She turned to Wade with real gentleness in her tones.
“I’m afraid he hurt you. It’s a rough country up here. If you hadn’t been trying to help me it wouldn’t have happened. He had no right to—” She checked herself suddenly, and her cheeks flamed.
“That wasn’t a fair twit about my sticking my nose into your affairs, Miss Nina,” protested Britt, and turning from her he visited his rage vicariously on his time-keeper, taking him by the arm and starting to drag him. “I told you to get aboard!” he rasped. “And when my men that I hire don’t do as I tell ’em to do, I kick ’em aboard—and a time-keeper is no better than a swamper with me when he leaves this railroad. You want to understand those things and save lots of trouble.”
“You take your hand off my arm, Mr. Britt,” said the young man. He did not speak loudly, but there was something in his voice that impressed the Honorable Pulaski, who knew men.
“Now,” resumed Wade, “for reasons of my own and that I don’t propose to explain, I am going to ride to Castonia settlement on this mail-stage.”
“It’s safe to go on the wagon,” persisted Britt, more mildly. “I tell you, if you mind your own business, I won’t let him lick you.”
With face gray and rigid at an insult that the old man couldn’t understand, Wade opened his mouth, then shut it, turned his back, and climbed aboard the coach. The girl moved along to the farther end, and gropingly and blindly, without thought as to where he was sitting, he took the place beside her.

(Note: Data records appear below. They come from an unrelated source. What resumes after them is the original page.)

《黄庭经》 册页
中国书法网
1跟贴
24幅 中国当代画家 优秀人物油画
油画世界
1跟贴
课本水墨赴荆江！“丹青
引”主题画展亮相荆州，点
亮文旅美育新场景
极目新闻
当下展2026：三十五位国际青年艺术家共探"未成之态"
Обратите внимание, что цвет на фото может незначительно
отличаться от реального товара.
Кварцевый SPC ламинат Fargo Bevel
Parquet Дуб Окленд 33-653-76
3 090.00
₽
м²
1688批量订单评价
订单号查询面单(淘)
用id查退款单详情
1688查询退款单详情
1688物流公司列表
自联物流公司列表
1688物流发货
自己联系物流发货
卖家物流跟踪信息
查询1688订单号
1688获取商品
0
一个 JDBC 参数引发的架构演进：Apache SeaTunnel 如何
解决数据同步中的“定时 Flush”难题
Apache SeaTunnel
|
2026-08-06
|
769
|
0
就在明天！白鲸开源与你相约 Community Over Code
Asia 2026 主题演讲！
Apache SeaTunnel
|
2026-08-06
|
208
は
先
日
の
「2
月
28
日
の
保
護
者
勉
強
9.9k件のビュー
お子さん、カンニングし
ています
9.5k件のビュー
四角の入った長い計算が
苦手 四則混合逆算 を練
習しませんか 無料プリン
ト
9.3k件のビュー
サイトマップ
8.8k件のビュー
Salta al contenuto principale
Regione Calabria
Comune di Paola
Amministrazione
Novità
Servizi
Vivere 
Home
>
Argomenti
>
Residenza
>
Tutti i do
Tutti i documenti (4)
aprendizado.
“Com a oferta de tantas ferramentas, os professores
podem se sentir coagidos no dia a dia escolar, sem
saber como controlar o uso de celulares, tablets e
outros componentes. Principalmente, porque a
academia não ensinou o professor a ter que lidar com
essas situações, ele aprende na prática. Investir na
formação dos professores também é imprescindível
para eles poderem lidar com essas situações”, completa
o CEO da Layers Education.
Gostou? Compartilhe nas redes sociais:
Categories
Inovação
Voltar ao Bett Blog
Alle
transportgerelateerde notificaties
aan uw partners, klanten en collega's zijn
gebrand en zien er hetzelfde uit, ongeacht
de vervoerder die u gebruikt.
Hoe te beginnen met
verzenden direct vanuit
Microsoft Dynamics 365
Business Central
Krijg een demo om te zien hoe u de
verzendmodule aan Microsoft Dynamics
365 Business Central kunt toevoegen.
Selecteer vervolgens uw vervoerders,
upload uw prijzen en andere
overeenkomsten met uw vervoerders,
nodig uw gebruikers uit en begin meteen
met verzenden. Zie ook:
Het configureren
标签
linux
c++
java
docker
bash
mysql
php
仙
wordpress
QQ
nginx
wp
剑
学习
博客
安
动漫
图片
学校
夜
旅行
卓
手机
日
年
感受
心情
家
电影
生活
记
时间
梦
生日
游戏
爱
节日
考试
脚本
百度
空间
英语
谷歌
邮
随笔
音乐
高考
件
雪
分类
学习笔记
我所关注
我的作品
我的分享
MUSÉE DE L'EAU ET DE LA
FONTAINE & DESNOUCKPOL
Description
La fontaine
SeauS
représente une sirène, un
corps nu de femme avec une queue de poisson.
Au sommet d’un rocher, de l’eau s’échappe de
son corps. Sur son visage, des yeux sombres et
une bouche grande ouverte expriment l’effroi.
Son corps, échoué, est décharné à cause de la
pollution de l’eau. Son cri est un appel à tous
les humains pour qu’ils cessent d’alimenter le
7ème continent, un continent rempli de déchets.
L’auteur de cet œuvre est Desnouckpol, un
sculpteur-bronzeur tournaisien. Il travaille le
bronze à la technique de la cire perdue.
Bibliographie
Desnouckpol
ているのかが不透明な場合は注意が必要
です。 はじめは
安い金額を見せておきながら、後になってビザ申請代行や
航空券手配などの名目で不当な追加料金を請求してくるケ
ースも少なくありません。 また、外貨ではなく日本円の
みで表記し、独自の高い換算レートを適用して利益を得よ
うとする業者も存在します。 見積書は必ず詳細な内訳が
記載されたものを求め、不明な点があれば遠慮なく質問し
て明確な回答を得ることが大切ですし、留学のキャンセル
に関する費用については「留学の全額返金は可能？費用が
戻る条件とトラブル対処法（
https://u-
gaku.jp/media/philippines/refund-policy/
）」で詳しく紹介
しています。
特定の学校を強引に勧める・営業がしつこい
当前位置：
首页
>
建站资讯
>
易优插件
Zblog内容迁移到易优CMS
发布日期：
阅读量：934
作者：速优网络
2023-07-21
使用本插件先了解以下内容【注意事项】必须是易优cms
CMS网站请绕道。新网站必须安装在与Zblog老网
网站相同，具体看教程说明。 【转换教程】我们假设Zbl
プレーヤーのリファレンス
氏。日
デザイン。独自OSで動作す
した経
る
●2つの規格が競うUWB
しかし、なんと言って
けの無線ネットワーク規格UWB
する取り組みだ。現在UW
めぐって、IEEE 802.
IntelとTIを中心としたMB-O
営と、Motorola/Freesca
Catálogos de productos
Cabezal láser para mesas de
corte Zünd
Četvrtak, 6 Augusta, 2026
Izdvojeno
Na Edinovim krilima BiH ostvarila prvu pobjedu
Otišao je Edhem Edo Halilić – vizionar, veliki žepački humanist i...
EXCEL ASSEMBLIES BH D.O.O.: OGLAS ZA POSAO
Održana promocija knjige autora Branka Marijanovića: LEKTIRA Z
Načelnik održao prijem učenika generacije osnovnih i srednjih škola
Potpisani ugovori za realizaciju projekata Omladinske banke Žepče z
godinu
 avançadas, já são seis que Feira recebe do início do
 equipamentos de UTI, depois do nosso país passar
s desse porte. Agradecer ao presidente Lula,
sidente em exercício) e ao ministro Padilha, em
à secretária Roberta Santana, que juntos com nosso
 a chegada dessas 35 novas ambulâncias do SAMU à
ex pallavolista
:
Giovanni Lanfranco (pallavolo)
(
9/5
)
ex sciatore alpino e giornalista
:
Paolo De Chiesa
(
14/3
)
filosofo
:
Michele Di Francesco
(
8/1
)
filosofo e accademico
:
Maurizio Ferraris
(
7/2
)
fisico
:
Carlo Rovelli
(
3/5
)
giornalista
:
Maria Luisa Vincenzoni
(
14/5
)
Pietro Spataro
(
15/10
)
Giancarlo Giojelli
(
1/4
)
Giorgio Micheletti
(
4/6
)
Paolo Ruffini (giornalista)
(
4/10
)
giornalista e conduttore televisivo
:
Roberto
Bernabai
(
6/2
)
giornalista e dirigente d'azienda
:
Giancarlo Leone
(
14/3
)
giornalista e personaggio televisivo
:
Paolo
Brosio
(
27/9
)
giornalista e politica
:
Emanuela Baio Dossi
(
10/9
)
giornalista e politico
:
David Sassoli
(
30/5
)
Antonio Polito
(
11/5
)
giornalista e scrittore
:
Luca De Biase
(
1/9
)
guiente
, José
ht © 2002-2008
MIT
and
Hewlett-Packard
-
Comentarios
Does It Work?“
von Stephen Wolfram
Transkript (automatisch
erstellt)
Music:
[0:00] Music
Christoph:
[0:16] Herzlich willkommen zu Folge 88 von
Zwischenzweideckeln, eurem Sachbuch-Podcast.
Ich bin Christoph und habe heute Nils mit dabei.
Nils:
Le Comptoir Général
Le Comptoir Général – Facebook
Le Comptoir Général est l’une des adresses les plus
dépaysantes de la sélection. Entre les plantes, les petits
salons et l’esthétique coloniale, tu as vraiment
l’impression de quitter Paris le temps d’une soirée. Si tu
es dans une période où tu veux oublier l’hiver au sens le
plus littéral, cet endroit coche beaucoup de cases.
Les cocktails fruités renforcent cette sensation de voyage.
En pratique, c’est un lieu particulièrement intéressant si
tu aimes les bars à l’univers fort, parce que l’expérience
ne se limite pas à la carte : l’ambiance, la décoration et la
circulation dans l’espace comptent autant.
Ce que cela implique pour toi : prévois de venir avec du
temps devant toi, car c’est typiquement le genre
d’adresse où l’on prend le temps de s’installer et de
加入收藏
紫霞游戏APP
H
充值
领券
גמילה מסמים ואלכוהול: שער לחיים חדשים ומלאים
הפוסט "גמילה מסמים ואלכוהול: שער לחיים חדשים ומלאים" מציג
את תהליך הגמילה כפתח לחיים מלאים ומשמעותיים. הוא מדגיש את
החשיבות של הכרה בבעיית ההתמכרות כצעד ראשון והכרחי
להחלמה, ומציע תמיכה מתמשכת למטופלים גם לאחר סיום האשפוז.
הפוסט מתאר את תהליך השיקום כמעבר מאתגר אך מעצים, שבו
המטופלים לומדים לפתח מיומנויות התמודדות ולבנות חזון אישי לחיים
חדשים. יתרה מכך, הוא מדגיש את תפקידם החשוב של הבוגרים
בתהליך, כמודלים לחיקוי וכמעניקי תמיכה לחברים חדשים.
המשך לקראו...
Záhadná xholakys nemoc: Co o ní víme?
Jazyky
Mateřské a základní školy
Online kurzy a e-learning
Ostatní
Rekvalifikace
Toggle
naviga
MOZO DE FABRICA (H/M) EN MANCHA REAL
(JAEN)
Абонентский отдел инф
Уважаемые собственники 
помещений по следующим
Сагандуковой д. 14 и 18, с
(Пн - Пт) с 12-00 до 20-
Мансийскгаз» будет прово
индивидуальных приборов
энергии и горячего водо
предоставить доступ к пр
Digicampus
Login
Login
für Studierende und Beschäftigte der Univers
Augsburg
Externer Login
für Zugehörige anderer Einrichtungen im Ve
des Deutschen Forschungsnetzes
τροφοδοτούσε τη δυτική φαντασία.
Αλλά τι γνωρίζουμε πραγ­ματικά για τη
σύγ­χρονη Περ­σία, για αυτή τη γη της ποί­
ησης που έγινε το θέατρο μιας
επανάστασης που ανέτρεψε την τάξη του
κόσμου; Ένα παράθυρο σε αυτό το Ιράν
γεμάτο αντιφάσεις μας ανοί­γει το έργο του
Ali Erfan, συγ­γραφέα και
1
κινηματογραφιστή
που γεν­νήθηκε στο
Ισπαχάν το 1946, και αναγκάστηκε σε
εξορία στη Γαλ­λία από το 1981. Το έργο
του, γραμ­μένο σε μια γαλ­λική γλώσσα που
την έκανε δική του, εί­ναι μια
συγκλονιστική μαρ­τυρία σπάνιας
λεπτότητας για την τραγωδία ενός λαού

He remembered that as they drove away Britt shook that hairy fist at him, and that some rude roisterer on the wagons lilted some doggerel about “the chaney man.” And through a sort of red mist he saw the face of Colin MacLeod.
They were miles along the rough road before he looked at the girl. At the movement of his head she turned her own, and in the piquant face above the big white bow of the veil he saw real sympathy.
He did not speak, but he looked into her clear eyes—eyes that had the country girl’s spirit and a resourcefulness beyond her years—and from them he drew a certain comfort.